*Information shown*:
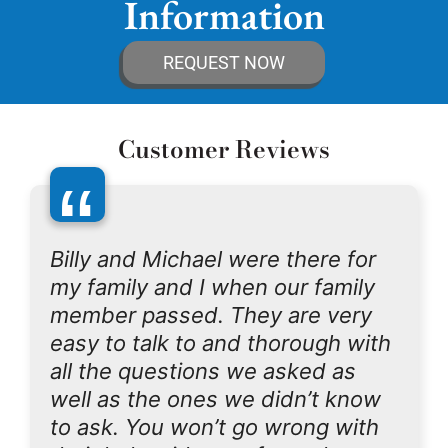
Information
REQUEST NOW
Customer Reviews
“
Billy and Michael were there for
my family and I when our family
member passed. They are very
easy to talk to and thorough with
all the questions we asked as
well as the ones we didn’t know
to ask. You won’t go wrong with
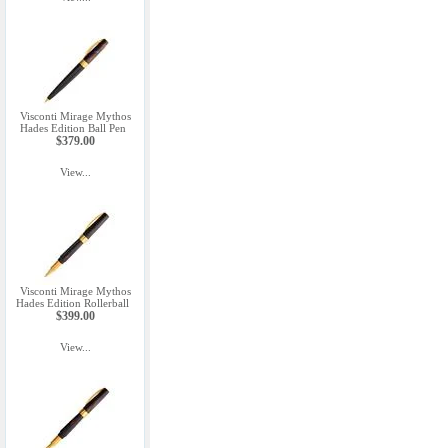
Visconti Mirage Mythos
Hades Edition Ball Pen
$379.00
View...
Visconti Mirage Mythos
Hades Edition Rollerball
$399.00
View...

*What you have to do*: Output only these lines, word for word: the line containing "Billy and Michael were there for" and every line after it through the last line of the data. Omit the pictures.

*Task result*:
Billy and Michael were there for
my family and I when our family
member passed. They are very
easy to talk to and thorough with
all the questions we asked as
well as the ones we didn’t know
to ask. You won’t go wrong with
Visconti Mirage Mythos
Hades Edition Ball Pen
$379.00
View...
Visconti Mirage Mythos
Hades Edition Rollerball
$399.00
View...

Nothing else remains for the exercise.